FRAGMENTO SELECCIONADO:
■ ■ ■ ■

La medición de la problemática del trabajo infantil en la Argentina presenta un escenario complejo debido a la escasez de registros estadísticos recientes. Mientras que los últimos relevamientos globales presentados por la Organización Internacional del Trabajo (OIT) y Unicef indicaron que la población de niños, niñas y adolescentes en situación de trabajo alcanzaba los 138 millones a nivel mundial —de los cuales 54 millones desempeñaban tareas consideradas peligrosas—, en el plano local los datos consolidados oficiales muestran un rezago temporal significativo.
A pesar de que el marco legal argentino prohíbe explícitamente estas prácticas por considerarlas una vulneración de los derechos fundamentales, la dimensión real del fenómeno carece de una actualización sistemática. El principal punto de referencia estadística a nivel nacional sigue siendo la Encuesta de Actividades de Niñas, Niños y Adolescentes (Eanna), un estudio que el Instituto Nacional de Estadística y Censos (Indec) procesó entre los años 2016 y 2017.

■ ■ ■ ■

ENTRADAS EXTRAÍDAS:
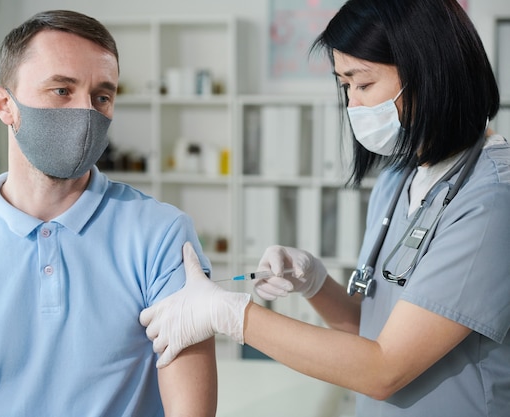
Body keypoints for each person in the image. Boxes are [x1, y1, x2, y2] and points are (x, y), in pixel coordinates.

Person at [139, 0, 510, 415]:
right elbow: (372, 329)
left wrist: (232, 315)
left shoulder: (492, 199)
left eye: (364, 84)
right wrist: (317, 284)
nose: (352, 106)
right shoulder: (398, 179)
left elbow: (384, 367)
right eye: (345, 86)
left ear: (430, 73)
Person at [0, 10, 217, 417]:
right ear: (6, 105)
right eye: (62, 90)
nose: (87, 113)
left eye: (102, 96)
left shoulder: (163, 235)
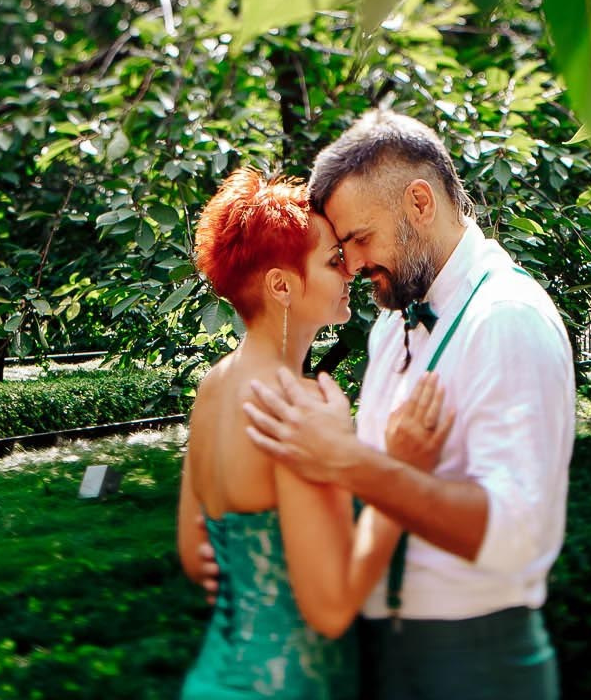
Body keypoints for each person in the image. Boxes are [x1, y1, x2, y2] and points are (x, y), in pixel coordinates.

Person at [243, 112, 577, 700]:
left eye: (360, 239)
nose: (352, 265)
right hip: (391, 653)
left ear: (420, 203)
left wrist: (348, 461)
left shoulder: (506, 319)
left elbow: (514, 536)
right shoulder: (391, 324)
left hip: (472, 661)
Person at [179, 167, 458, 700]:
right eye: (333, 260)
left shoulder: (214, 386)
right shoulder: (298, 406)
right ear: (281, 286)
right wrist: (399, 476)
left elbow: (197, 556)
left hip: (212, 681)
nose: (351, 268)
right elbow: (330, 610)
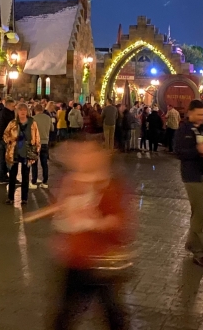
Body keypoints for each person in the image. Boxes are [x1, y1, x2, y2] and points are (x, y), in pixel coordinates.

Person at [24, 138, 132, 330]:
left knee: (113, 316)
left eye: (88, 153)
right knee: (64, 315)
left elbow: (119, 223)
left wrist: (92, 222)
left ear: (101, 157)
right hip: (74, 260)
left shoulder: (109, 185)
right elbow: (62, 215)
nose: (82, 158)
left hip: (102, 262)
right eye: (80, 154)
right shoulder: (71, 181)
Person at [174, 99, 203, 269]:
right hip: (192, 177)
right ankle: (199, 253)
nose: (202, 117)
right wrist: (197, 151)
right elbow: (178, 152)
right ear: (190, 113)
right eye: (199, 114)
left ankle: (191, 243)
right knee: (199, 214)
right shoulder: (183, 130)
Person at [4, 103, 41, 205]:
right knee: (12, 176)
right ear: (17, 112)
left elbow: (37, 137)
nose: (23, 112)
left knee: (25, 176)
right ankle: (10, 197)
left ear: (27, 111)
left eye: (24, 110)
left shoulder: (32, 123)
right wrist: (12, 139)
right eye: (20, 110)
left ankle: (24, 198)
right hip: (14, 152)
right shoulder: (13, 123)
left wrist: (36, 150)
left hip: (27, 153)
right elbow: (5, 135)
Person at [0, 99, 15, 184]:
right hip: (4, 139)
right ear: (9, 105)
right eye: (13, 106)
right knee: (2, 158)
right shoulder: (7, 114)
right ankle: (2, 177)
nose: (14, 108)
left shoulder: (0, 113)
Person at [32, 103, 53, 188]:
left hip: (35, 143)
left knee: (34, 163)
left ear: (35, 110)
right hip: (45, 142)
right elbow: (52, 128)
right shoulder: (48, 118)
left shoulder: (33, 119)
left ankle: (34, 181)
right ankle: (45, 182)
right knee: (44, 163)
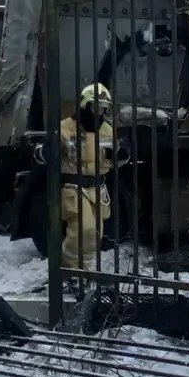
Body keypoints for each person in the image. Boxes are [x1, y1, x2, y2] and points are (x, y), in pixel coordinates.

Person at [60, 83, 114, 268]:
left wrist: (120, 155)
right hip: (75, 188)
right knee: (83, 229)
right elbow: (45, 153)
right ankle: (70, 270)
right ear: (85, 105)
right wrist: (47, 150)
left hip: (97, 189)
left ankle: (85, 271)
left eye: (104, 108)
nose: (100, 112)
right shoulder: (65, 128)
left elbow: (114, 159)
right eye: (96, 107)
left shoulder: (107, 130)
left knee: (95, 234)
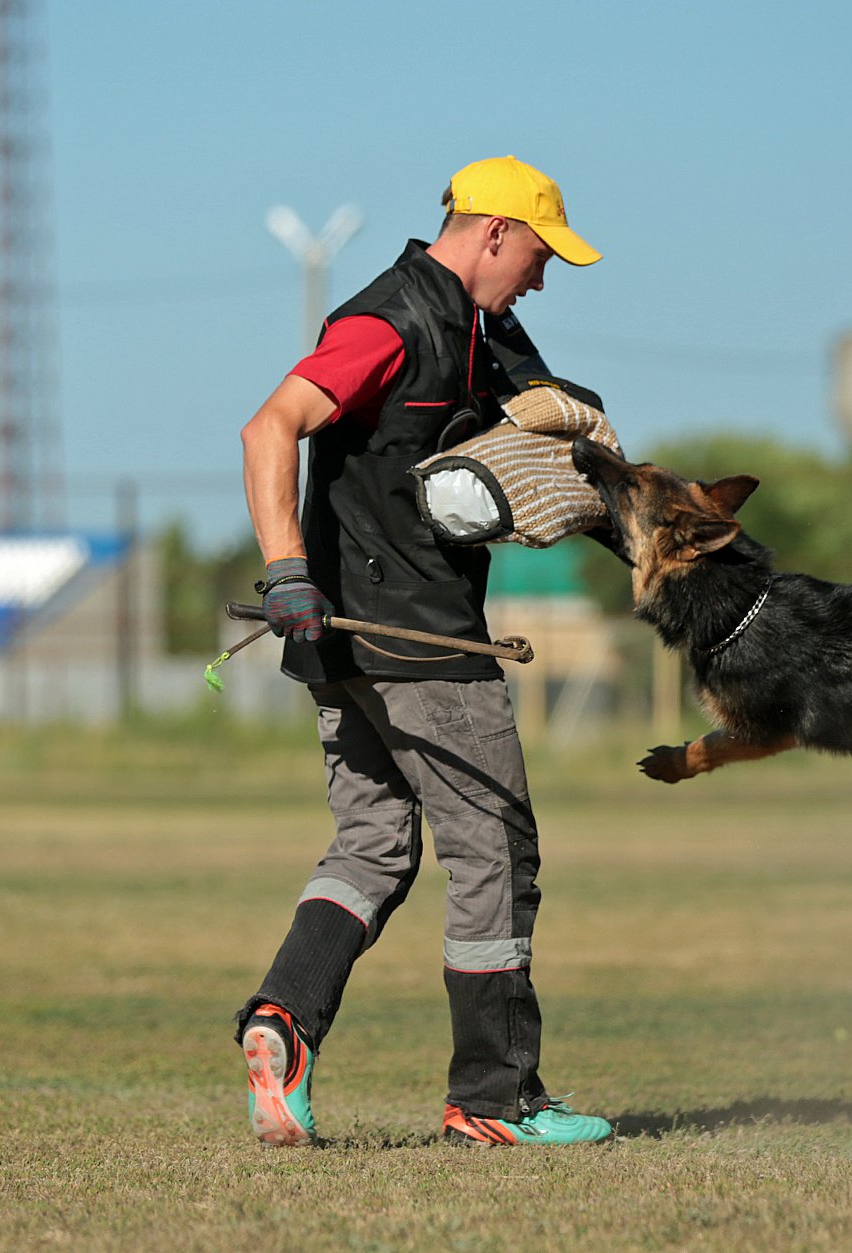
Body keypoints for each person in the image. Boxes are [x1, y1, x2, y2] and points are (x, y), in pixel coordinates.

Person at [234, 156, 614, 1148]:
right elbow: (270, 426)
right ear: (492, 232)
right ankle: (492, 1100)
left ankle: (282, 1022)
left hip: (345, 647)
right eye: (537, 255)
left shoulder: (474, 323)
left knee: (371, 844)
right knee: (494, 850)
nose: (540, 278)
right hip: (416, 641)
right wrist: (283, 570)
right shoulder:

■ ■ ■ ■

TAREAS A REALIZAR:
• A. Copia del fragmento sobre el trabajo infantil el pasaje que comienza en "La medición de" y termina en "rezago temporal significativo.".
• B. Explica en una a tres oraciones por qué, según el fragmento sobre el trabajo infantil, la medición de este problema en la Argentina presenta un escenario complejo.

RESULTADOS OBTENIDOS:
• A.
La medición de la problemática del trabajo infantil en la Argentina presenta un escenario complejo debido a la escasez de registros estadísticos recientes. Mientras que los últimos relevamientos globales presentados por la Organización Internacional del Trabajo (OIT) y Unicef indicaron que la población de niños, niñas y adolescentes en situación de trabajo alcanzaba los 138 millones a nivel mundial —de los cuales 54 millones desempeñaban tareas consideradas peligrosas—, en el plano local los datos consolidados oficiales muestran un rezago temporal significativo.

• B. La medición resulta compleja por la escasez de registros estadísticos recientes.